Film italianissimo nonostante i registi stranieri, è insieme a Nostalgia di Martone il secondo titolo tricolore in corsa per la Palma d’oro 2022. Al centro, è noto a chi conosce il libro, è la vicenda di due ragazzi e della loro amicizia lunga una vita. Ad accompagnarli il rapporto intimo con la montagna, emanazione concreta di una natura ai loro occhi mai astratta ma molto attiva nel condizionare le loro esistenze e i rapporti famigliari, specie il legame paterno. Girato in formato 4/3 a media, alta e altissima quota sulle alpi valdostane, è un film che lavora sul tempo in maniera peculiare perché – a detta di Groeningen – è quello “che ci è stato indicato dalla montagna con le sue regole, i suoi silenzi diversi e assordanti, i suoi misteri meditativi”. Eppure c’è della violenza esperienziale in un’opera così open air e radicale dal punto di vista ambientale, specie per chi – come Borghi e Marinelli – non sono cresciuti sui pendii. “Abbiamo fatto veramente le cose di montagna, e la casa che vedete è realmente a 2.300 metri” dichiara l’interprete di Diabolik con una certa soddisfazione.
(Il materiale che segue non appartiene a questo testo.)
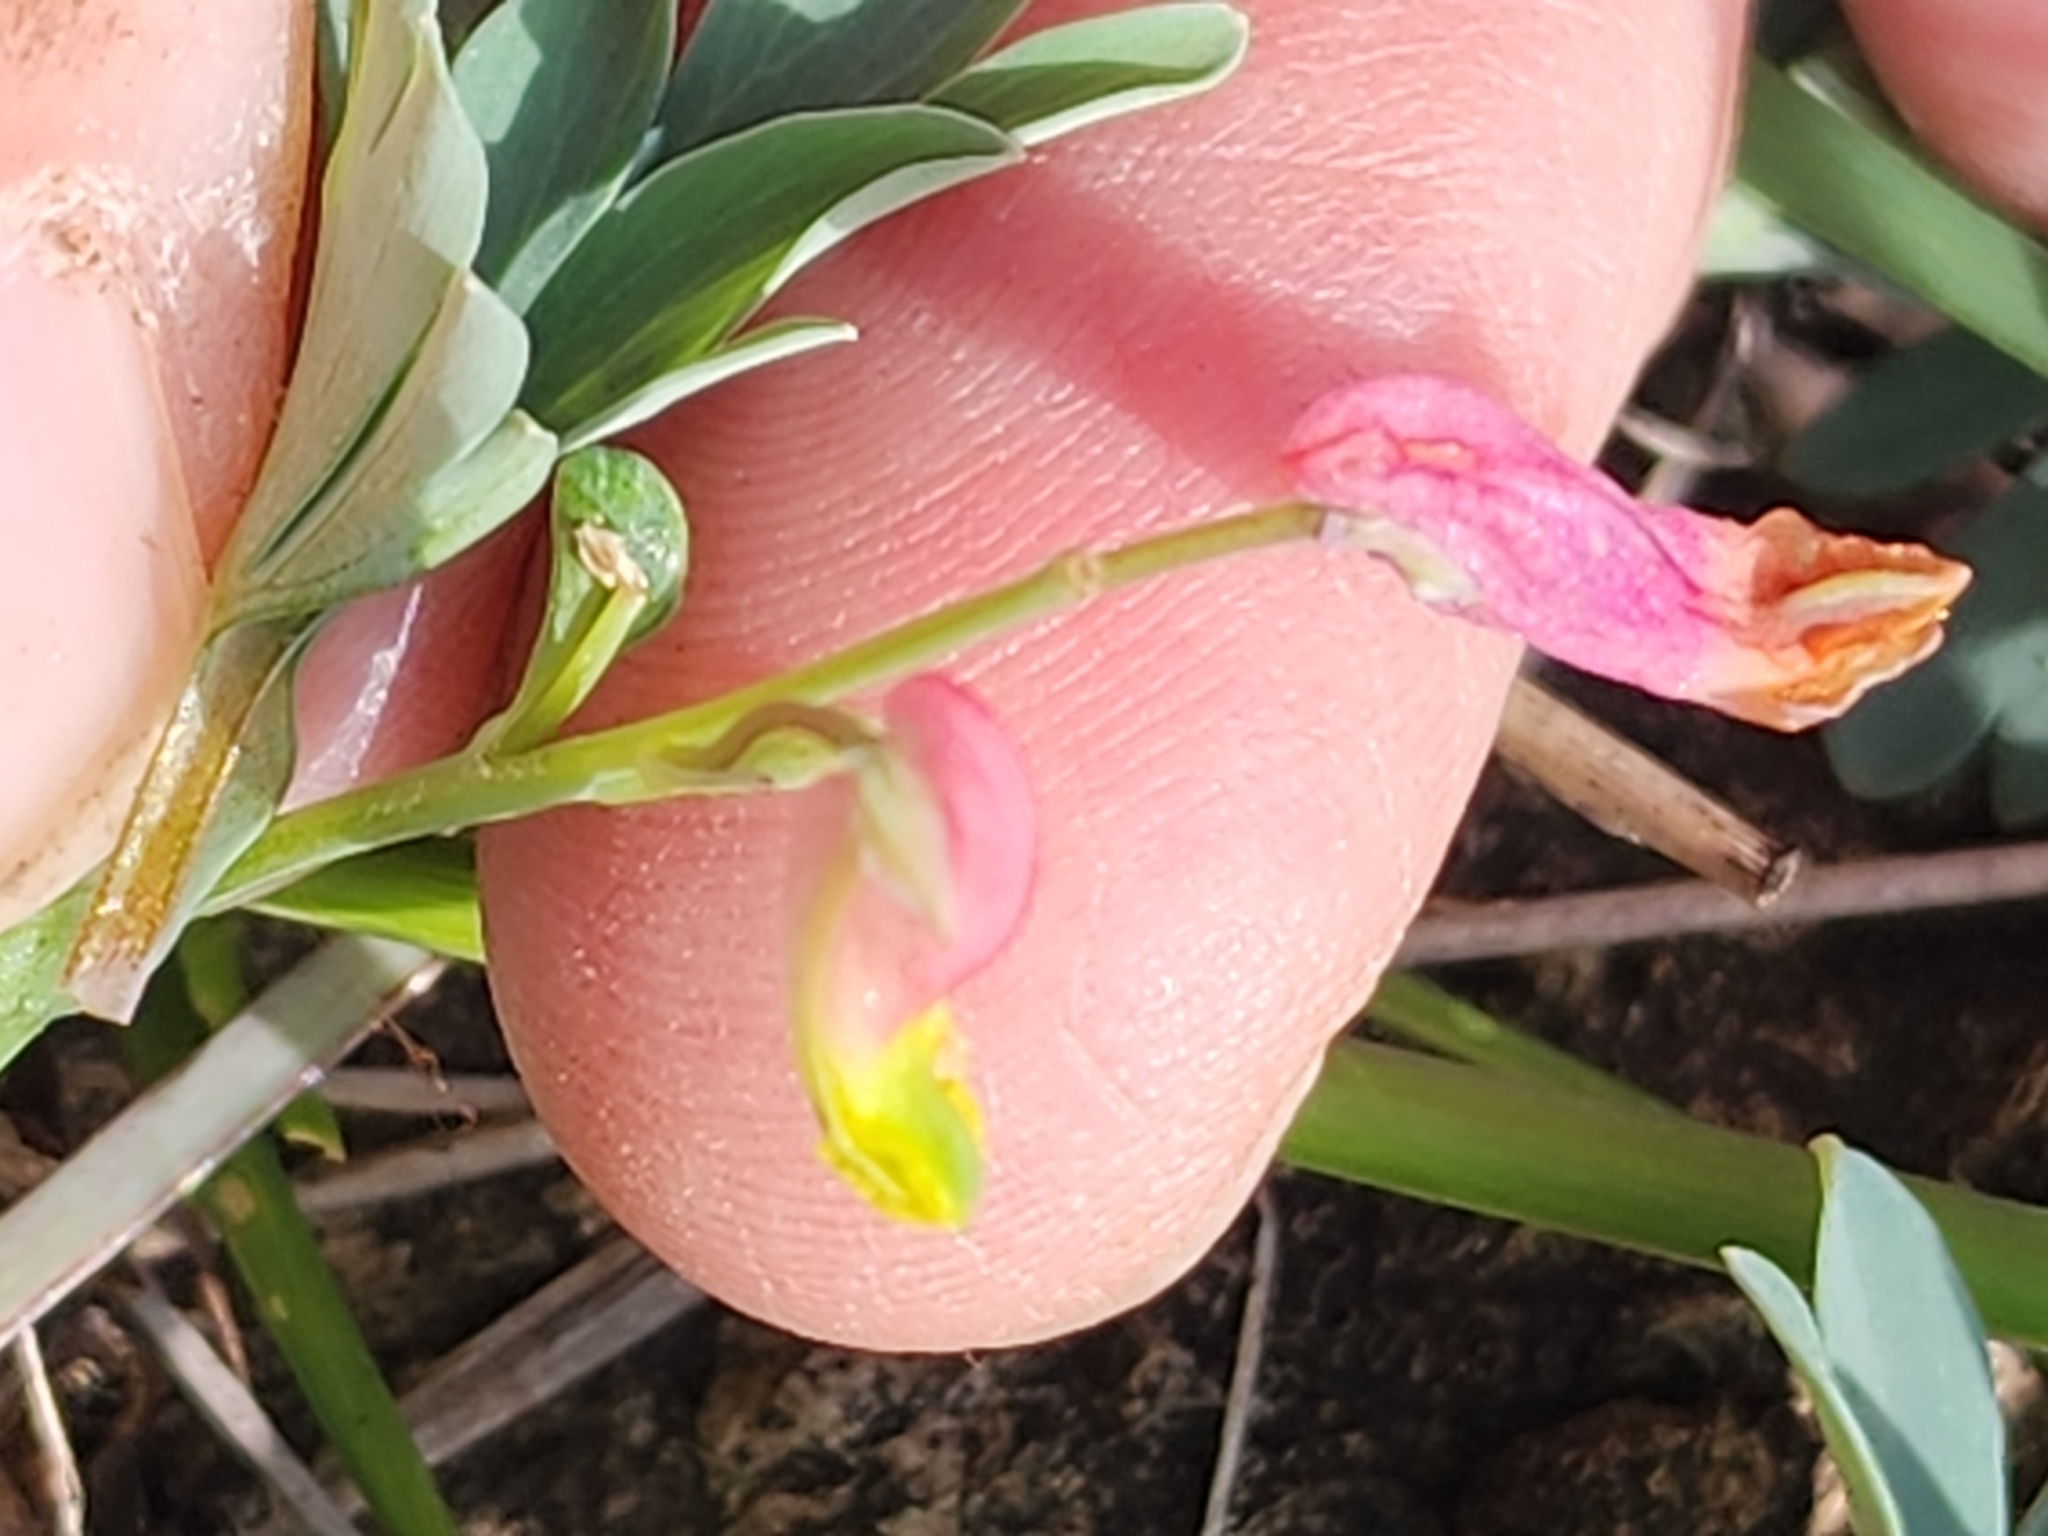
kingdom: Plantae
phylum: Tracheophyta
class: Magnoliopsida
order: Ranunculales
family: Papaveraceae
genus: Capnoides
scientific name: Capnoides sempervirens
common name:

Accompagnati passo passo dall’esperto Cognetti l’intero cast che comprende anche Filippo Timi ed Elena Lietti si è caricato uno “zaino d’amore” e ha con pazienza iniziato un percorso di “intonazione” ai ritmi e alle fatiche d’altura. Perché solo così poteva sintonizzarsi al cuore narrativo del lavoro letterario in cui la montagna è intesa come punto centrare d’identità dei due protagonisti ed è quindi protagonista essa stessa, il vero nervo vibrante del Bildungsroman di Pietro e Bruno. Il loro percorso è il cerchio tracciato da un compasso di cui Bruno è il braccio fisso al centro attorno al quale ruota Pietro come braccio mobile ma in perenne equidistanza e dipendenza. Non è forse un caso che Cognetti sia un matematico di formazione: questa si recepisce nell’intera struttura costitutiva delle Otto montagne, inteso sia come libro che come film. In tale contesto Luca Marinelli e Alessandro Borghi sono mutati in uomini ruvidi, complici spigolosi e intimamente devoti ai misteri montani, che si assomigliano dalle Alpi all’Himalaya, intonandosi al respiro imponente che pervade l’intero lungometraggio di Groeningen e Vandermeersch, il cui unico difetto è quello di aver indugiato troppo in lunghezza (qualche taglio in più avrebbe giovato nel radicare il film in bellezza e potenza). Film sui fantasmi, sui segreti, sulla fatica delle parole a comunicare il senso profondo dell’esistere e del relazionarsi, Le otto montagne riesce con un cinema di discreto livello a rivelarci che le asperità delle rocce montane altro non sono che il nostro vivere quotidiano, fatto di resistenze e resilienze. Il film uscirà nella seconda metà dell’anno per Vision Distribution.